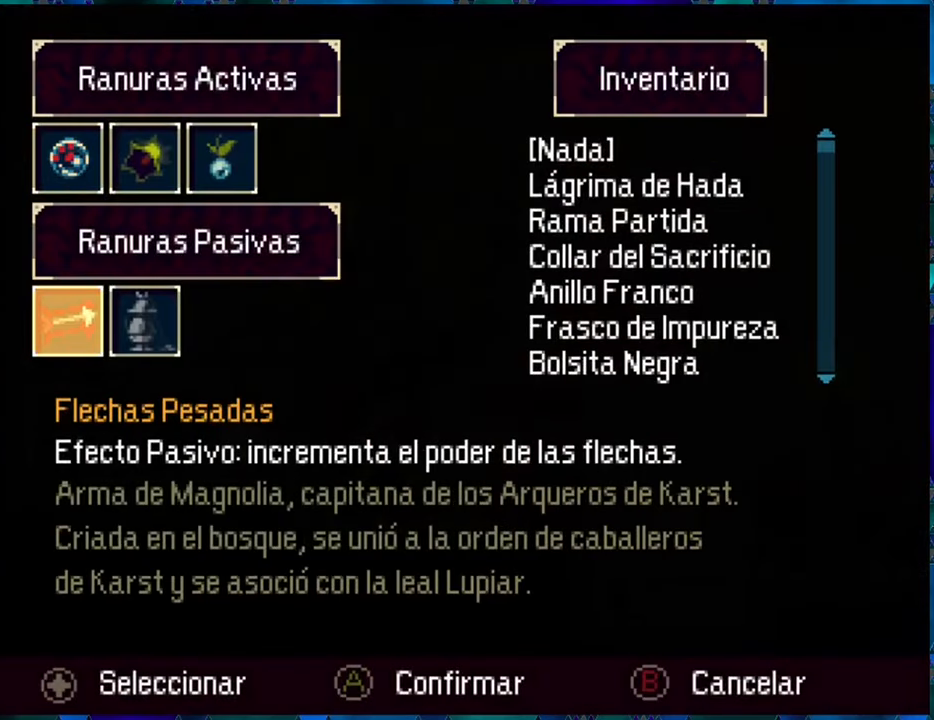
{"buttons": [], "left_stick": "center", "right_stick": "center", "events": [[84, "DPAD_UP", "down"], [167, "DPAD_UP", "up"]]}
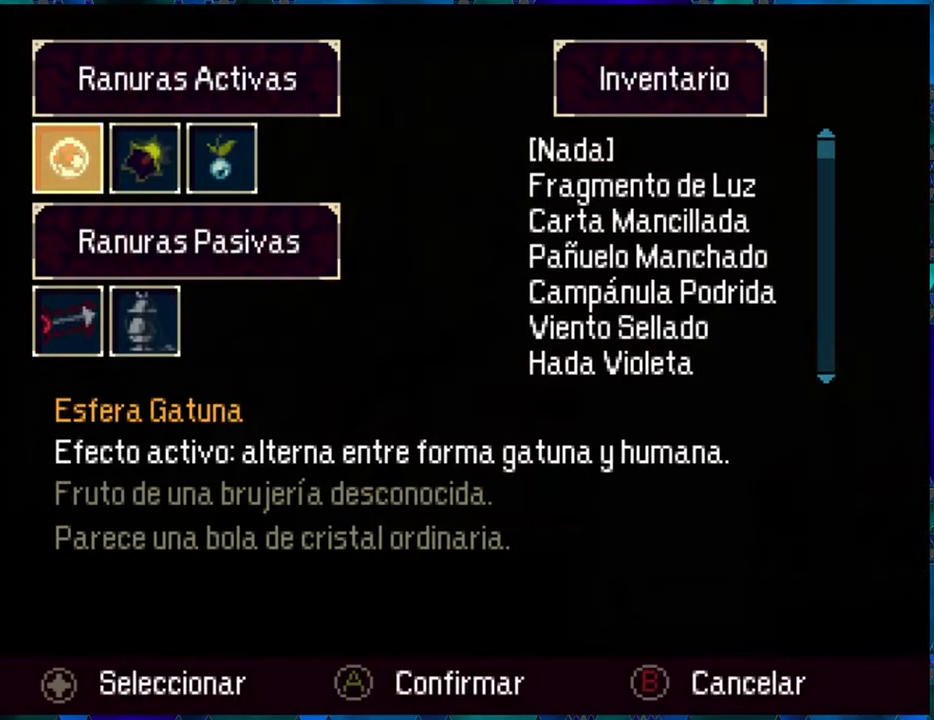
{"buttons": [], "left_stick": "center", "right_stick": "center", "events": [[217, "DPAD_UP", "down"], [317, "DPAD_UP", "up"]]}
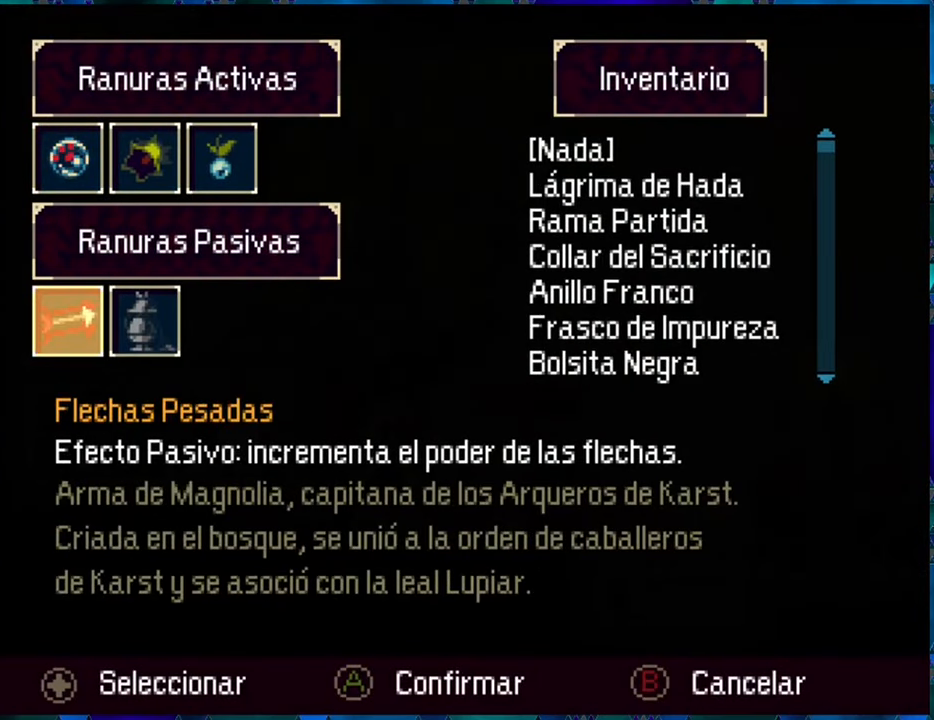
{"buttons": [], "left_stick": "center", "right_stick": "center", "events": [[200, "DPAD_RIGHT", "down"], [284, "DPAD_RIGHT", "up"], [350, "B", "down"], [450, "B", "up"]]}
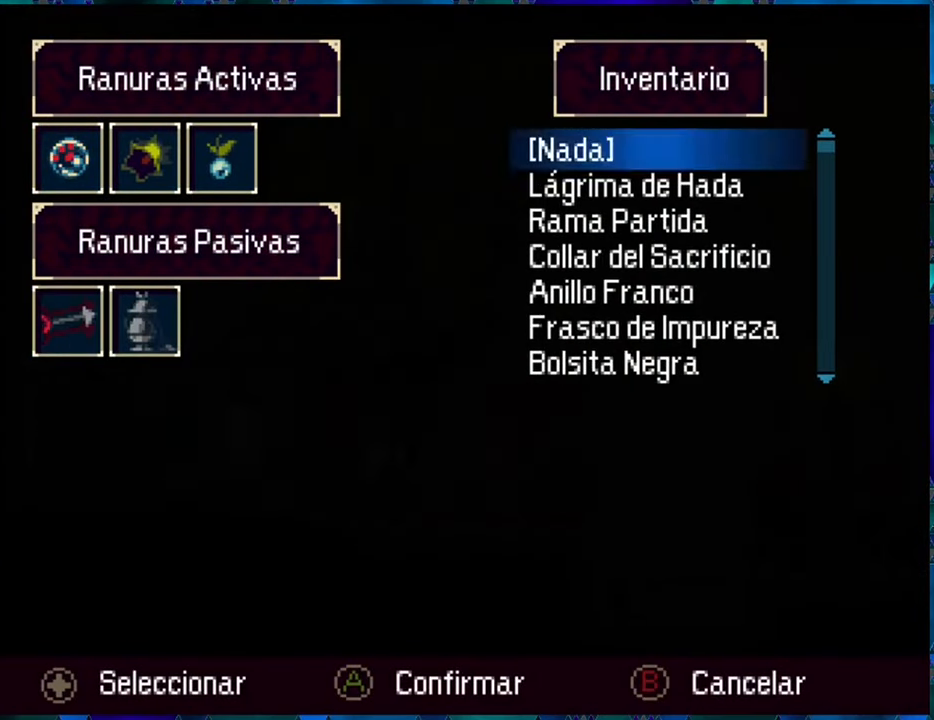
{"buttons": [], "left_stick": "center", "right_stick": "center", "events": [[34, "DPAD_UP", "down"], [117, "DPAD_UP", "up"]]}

....

Please output the material above again, exactly, and omit every image.

** WRITTEN REPLY **
{"buttons": [], "left_stick": "center", "right_stick": "center", "events": [[84, "DPAD_UP", "down"], [167, "DPAD_UP", "up"]]}
{"buttons": [], "left_stick": "center", "right_stick": "center", "events": [[217, "DPAD_UP", "down"], [317, "DPAD_UP", "up"]]}
{"buttons": [], "left_stick": "center", "right_stick": "center", "events": [[200, "DPAD_RIGHT", "down"], [284, "DPAD_RIGHT", "up"], [350, "B", "down"], [450, "B", "up"]]}
{"buttons": [], "left_stick": "center", "right_stick": "center", "events": [[34, "DPAD_UP", "down"], [117, "DPAD_UP", "up"]]}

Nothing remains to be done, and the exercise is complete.